The current exhibition, “Printed in Jerusalem: Mustamloun,” at the Palestinian Museum has been hosting a series of discussions with distinguished Jerusalemite authors from different generations. The series aims at delving into literature’s relation to Jerusalem’s past and present, highlighting authors’ works as they reflect the city’s various components in all their complexities. Previous guests include the novelists Liana Badr and Maya Abu Al-Hayyat (whose “Six Poems” appeared in Asymptote’s Winter 2020 issue). The latest (which can be viewed here in Arabic), presents the award-winning writer Mahmoud Shukair (b. 1941), discussing the literary scene in the city as well as the subgenre of city biographies. Shukair also reflected on Jerusalem’s image in western literature.

Shukair, who was editor-in-chief of the cultural magazines al-Talia’a (The Vanguard) and Dafaaer Thaqaafiyya (Cultural File), writes short stories and novels for adults and teenagers. He has authored over forty-five books, six television series, and four plays. His stories have been translated into several languages, including English, French, German, Chinese, Mongolian, and Czech. He was jailed twice by the Israeli authorities for his political views, and was deported to Lebanon in 1975, not returning to Jerusalem until 1993.

In 2011, Shukair was awarded the first Mahmoud Darwish Award for Creativity, which in 2020 was awarded to American scholar Noam Chomsky, Moroccan poet and translator Abdellatif Laâbi, and Palestinian poet and scholar Zakaria Mohammed. Shukair is also the winner of the 2015 Saif Ghobash Banipal Prize. His Praise for the Women of the Family (2018, translated by Paul Starkey) was shortlisted for the 2016 International Prize for Arabic Fiction, and Jerusalem Stands Alone (2018, translated by Nicole Fares) was shortlisted for the Palestine Book Awards in 2018. Readers can glean a sense of his work from the principal story in his collection Mordechai’s Moustache and His Wife’s Cats and Other Stories (2007, translated by Issa Boullata), published in Words Without Borders with a translation by Michael K. Scott.

Lastly, Asymptote Book Club’s selection for May 2020, Minor Detail by Palestinian author Adania Shibli, has made it onto the longlist of the US National Book Award for Translated Literature! Minor Detail is Shibli’s third book-length work, following Touch (2010, translated by Paula Haydar) and We Are All Equally Far from Love (2012, translated by Paul Starkey).

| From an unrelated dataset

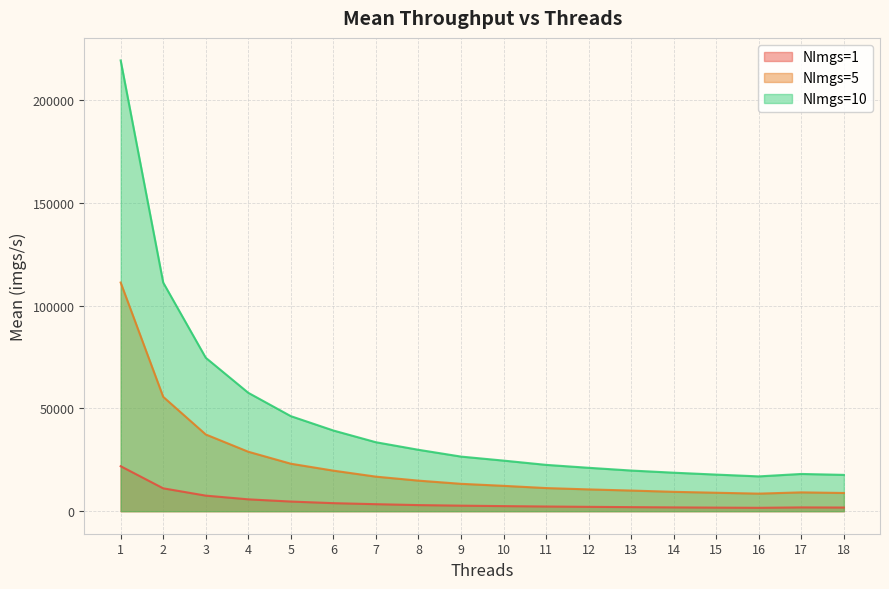

True or false: NImgs=1 and NImgs=10 intersect in this chart.

False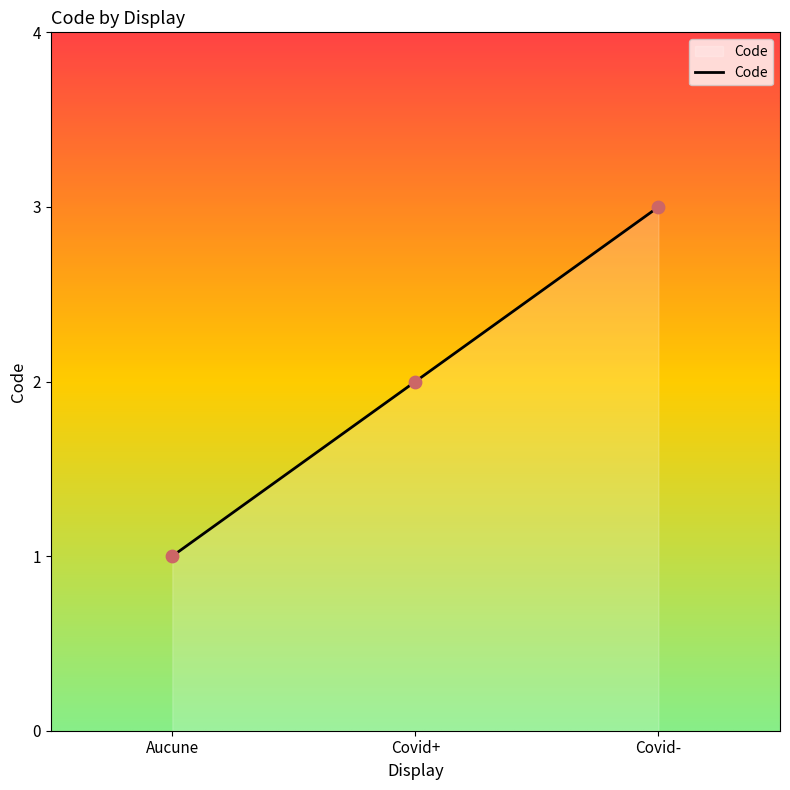

What is the change in value from Aucune to Covid+?

+1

Eva Wissting, Editor-at-Large, reporting from Sweden

The last week of September typically sees Gothenburg’s annual Swedish book fair, Göteborg Book Fair, taking place. It’s an event as much for publishers, librarians, and teachers as it is for book enthusiasts from the general public. The fair usually offers four days filled with thousands of interviews, panels, talks, and more from its numerous stages, as well as endless strolls and opportunities to meet authors among the exhibit booths in the Svenska Mässan exhibition halls, and in bars and hotels across the city.

As the biggest cultural event in all of the Nordic countries, this year’s Göteborg Book Fair will be its thirty-sixth edition. The event started out in 1985 with five thousand visitors, and now attracts up to eighty thousand. This year, however, the Book Fair will not be what it usually is; visitors will not be coming to Svenska Mässan in Gothenburg; instead, the entire program will be offered online. Hundreds of talks and interviews are being offered through the Fair’s website, giving viewers the option to either browse and watch the program live, or to create an account, search all the program offerings, and be able to return later to watch parts of the program. The whole Fair is free to watch and there will even be several talks held in English, including ones from the Fair’s New York studio.

Göteborg Book Fair’s mermaid logo is no coincidence: it’s an illustration from the first printed book in Swedish, Skapelsens sedelärande samtal, published in 1483. The image was used during the quincentenary celebration of the Swedish book in 1983, which served as the inspiration for the founders of the Göteborg Book Fair, Bertil Falck, and Conny Jacobsson. While the image has essentially remained the same ever since, the version we see today was adjusted in the late eighties by designer Bo Berndal, who also made the initial logo for the quincentenary book celebrations.